For most departments, the responsibilities are spread among a finite number of staff. Richmond leads the state in syphilis infections, but Cox currently has four full-time disease intervention specialists handling cases across the city as well as the Henrico and Chickahominy health districts, which, all combined, recorded a total of 245 new syphilis diagnoses in 2020. The same staff are responsible for following up on HIV cases, as well.

COVID-19 was an added stressor. Until recently, Cox had the funding for five specialist positions, but lost some staff due to turnover and promotions during the pandemic. When COVID hit Virginia, local health agencies were also forced to put other work on the back burner. Cox said his team worked hard to maintain follow-up services for syphilis, but clinical hours for testing and treatment were reduced as the district stood up coronavirus-related events. In the early days, especially, his team was shifted to case investigation and contact tracing for the emerging new disease.

“I myself actually spent some time going out to the Peninsula health district in Newport News to help them work on their very first contact tracing efforts,” Cox said. “In those early days of the pandemic, we were pulling people from wherever we could get them.”

Bradley Cox, STD program coordinator for Richmond and Henrico heath districts, at the Richmond City Health District offices in Richmond, Va., April 22, 2022. (Parker Michels-Boyce for the Virginia Mercury)
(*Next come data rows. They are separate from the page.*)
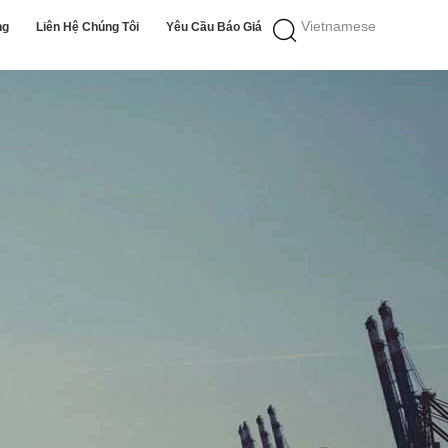
Vietnamese
ng
Liên Hệ Chúng Tôi
Yêu Cầu Báo Giá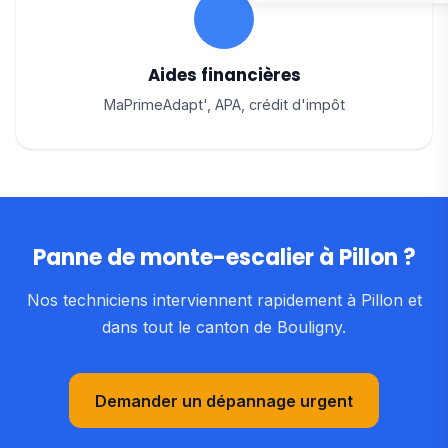
Aides financières
MaPrimeAdapt', APA, crédit d'impôt
Panne de monte-escalier à Pillon ?
Nos techniciens interviennent rapidement à Pillon et
dans tout le canton de Bouligny.
Demander un dépannage urgent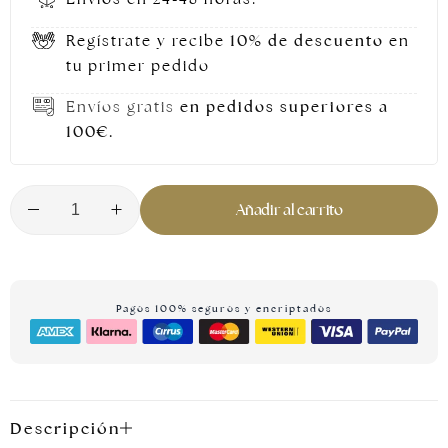
Regístrate y recibe
10% de descuento
en
tu primer pedido
Envíos gratis
en pedidos superiores a
100€.
Añadir al carrito
Joyas plateadas
Pagos 100% seguros y encriptados
Descripción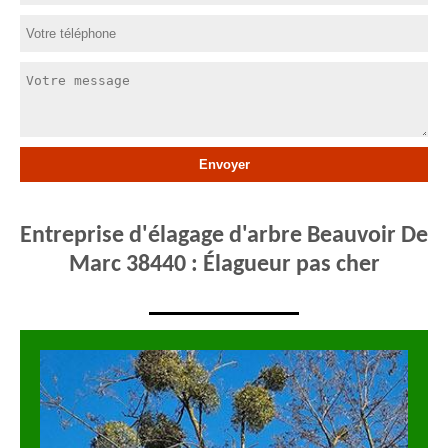
Entreprise d'élagage d'arbre Beauvoir De
Marc 38440 : Élagueur pas cher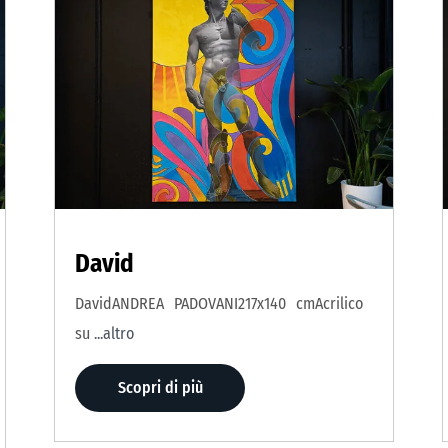
David
DavidANDREA PADOVANI217x140 cmAcrilico
su
...altro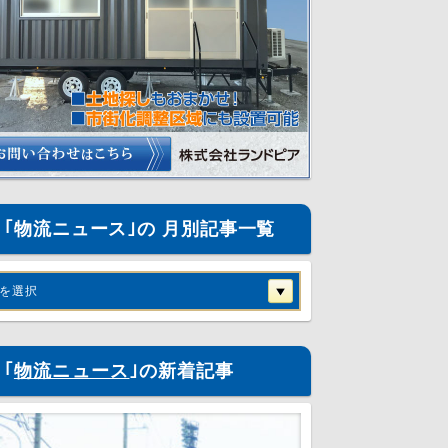
｢物流ニュース｣の 月別記事一覧
を選択
｢
物流ニュース
｣の新着記事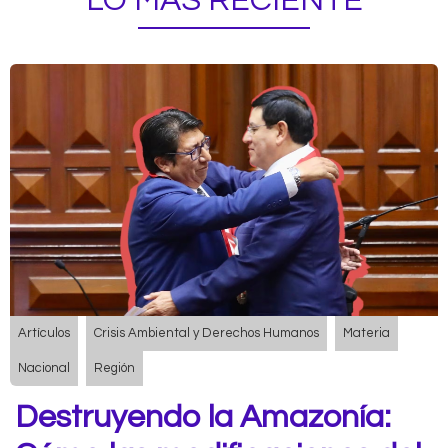
LO MÁS RECIENTE
Artículos
Crisis Ambiental y Derechos Humanos
Materia
Nacional
Región
Destruyendo la Amazonía: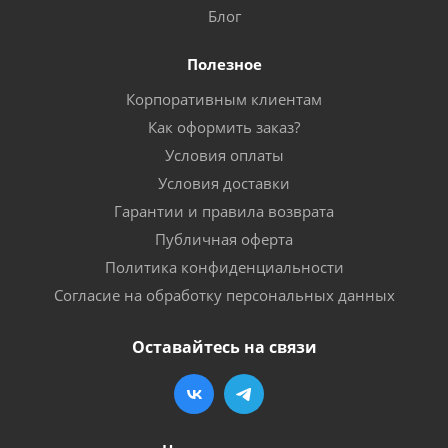
Блог
Полезное
Корпоративным клиентам
Как оформить заказ?
Условия оплаты
Условия доставки
Гарантии и правила возврата
Публичная оферта
Политика конфиденциальности
Согласие на обработку персональных данных
Оставайтесь на связи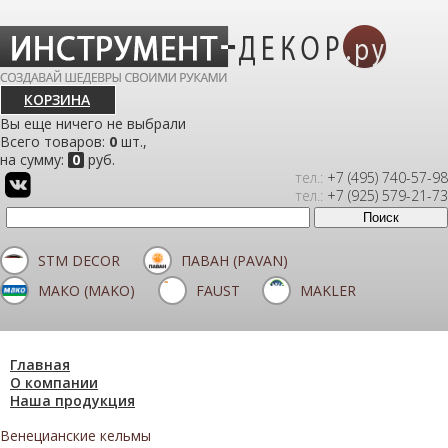
КОРЗИНА
Вы еще ничего не выбрали
Всего товаров:
0
шт.,
на сумму:
0
руб.
тел.:
+7 (495) 740-57-98
тел.:
+7 (925) 579-21-73
STM DECOR
ПАВАН (PAVAN)
МАКО (MAKO)
FAUST
MAKLER
Главная
О компании
Наша продукция
Венецианские кельмы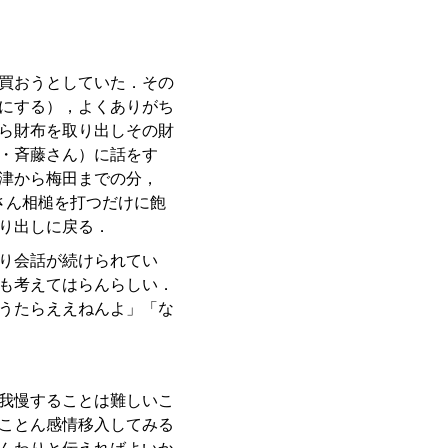
買おうとしていた．その
にする），よくありがち
ら財布を取り出しその財
・斉藤さん）に話をす
津から梅田までの分，
さん相槌を打つだけに飽
り出しに戻る．
り会話が続けられてい
も考えてはらんらしい．
うたらええねんよ」「な
我慢することは難しいこ
ことん感情移入してみる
The state’s STD testing data highlights the shifting focus. In 2020 and 2021, there was a 24 percent decline in the number of average monthly tests compared to the two years prior. It’s likely the trend was short-lived, and testing so far this year is closer to pre-pandemic levels, according to Tammie Smith, a spokesperson for VDH. But given the lag during the pandemic, some officials are still afraid the state is facing blind spots when it comes to new cases. 

Cox pointed to chlamydia as one example. While new gonorrhea infections soared in 2020 and syphilis remained largely unchanged despite the decrease in testing, chlamydia rates suddenly and inexplicably took a nosedive. Of the three, it’s also the least likely to result in noticeable symptoms. Cox said the decline likely had less to do with a true reduction in transmission and more to do with a drop in the number of people being tested for the disease.
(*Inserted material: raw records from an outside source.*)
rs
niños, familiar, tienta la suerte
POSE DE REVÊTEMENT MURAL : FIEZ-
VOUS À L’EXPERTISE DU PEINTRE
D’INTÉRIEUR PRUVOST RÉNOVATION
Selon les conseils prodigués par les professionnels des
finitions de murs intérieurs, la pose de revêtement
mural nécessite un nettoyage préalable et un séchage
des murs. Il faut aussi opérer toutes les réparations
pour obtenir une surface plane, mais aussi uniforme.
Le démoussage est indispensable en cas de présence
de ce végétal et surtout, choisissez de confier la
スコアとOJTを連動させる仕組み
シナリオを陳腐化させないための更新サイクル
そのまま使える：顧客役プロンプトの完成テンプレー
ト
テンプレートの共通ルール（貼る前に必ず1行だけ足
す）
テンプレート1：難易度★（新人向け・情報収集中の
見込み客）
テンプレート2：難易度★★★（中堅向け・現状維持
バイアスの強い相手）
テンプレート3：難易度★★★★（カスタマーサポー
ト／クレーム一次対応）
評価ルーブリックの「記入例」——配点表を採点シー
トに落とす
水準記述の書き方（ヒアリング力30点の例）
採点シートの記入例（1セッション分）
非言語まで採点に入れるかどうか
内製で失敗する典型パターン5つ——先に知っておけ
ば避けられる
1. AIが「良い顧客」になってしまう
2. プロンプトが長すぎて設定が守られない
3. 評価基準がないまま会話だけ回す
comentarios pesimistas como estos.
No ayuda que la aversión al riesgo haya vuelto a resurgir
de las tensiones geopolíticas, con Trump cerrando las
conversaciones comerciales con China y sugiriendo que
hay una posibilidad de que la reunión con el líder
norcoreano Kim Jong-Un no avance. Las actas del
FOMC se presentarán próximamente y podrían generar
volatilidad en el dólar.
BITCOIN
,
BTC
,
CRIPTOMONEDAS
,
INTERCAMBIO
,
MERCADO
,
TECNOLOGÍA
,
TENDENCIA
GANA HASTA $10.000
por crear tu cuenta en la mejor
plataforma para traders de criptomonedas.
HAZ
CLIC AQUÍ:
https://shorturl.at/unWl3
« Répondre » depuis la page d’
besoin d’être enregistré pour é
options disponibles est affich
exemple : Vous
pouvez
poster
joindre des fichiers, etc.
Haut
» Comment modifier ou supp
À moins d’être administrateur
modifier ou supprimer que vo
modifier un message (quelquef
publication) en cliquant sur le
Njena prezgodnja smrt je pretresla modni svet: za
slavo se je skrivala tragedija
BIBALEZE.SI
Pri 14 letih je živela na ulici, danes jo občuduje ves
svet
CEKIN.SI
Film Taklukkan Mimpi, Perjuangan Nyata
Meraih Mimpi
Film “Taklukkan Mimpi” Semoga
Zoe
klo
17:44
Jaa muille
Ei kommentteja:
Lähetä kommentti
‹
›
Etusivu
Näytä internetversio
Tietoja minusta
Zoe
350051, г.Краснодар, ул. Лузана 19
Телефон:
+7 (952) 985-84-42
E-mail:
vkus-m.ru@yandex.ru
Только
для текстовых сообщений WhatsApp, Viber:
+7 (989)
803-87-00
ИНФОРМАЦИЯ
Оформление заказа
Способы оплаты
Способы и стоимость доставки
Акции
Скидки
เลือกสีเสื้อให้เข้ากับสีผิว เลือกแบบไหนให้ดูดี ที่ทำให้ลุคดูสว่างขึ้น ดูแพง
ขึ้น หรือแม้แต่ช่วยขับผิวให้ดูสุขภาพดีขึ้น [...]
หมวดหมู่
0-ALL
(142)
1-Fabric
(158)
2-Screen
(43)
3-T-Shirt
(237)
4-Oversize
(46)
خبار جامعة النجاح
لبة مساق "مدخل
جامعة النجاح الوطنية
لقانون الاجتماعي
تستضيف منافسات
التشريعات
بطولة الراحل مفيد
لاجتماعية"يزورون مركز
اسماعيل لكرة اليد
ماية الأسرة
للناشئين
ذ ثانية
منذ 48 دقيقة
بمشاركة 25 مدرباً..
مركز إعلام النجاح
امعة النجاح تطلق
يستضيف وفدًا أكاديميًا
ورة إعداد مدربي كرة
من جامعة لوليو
Like many health officials, he’s hoping Virginia will avoid another COVID surge, allowing local agencies to continue shifting their focus back to other vital day-to-day work. The rise in gonorrhea is a new frontier of concern, especially after Richmond-Henrico was forced to cut back tracing efforts during the pandemic. And unlike syphilis, it’s a disease that’s developed resistance to many of the antibiotics used to treat it, making new infections particularly hard to combat.  

But syphilis still remains a major concern. In 2021, the state’s health department assembled a taskforce to review congenital cases of the disease along with examples of HIV passed from mother to child. The goal, according to Smith, is to review whether there were missed opportunities to prevent the disease and find ways for improving pre- and post-birth care throughout Virginia.
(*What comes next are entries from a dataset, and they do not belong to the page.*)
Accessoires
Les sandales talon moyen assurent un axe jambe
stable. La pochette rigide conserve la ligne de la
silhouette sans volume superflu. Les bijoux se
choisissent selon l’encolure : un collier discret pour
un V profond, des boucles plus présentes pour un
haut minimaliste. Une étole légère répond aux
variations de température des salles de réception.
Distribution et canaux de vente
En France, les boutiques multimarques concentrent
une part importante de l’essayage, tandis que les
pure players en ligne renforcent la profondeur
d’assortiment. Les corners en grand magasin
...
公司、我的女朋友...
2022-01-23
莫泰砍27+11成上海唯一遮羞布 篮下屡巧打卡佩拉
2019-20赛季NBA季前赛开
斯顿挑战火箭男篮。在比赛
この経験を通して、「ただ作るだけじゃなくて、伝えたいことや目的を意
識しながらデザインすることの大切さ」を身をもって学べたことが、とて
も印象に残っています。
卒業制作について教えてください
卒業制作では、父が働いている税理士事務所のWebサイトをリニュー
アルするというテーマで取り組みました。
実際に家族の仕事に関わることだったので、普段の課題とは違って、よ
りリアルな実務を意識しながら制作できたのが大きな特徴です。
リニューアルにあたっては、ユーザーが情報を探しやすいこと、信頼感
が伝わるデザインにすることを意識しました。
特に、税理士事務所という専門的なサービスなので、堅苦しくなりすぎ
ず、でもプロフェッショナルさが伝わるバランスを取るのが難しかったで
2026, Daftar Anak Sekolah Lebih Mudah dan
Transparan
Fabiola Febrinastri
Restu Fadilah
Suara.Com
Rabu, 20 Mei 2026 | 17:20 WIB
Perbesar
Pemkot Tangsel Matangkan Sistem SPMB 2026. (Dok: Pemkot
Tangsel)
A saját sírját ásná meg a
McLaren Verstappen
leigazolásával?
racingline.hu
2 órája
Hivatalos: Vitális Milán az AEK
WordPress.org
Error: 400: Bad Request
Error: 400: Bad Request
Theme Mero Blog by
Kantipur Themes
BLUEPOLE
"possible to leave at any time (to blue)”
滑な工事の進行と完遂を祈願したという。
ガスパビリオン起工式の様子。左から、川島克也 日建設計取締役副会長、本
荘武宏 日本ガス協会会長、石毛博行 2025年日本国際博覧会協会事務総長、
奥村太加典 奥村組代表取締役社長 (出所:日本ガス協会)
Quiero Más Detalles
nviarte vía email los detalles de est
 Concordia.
Thanks to more than $4.5 million in pandemic emergency funding, the state will also be hiring more than 30 new disease intervention specialists and six coordinators to expand STD prevention efforts. While the one-time allocation is set to expire in 2025, for Cox, it will mean doubling his full staffing from 5 to 10 positions. 

It’s not clear whether it will be enough to reverse the state’s ongoing growth. But for local health departments, it could make a real difference in connecting with more patients.

“Folks who are disproportionately impacted by STIs — those communities are the same communities who are disproportionately impacted by things like lead poisoning and air pollution and other co-occuring conditions,” Cox said. “And it really speaks to why we want to focus on population health and what we can do to address the barriers that are keeping them from accessing the medical system.”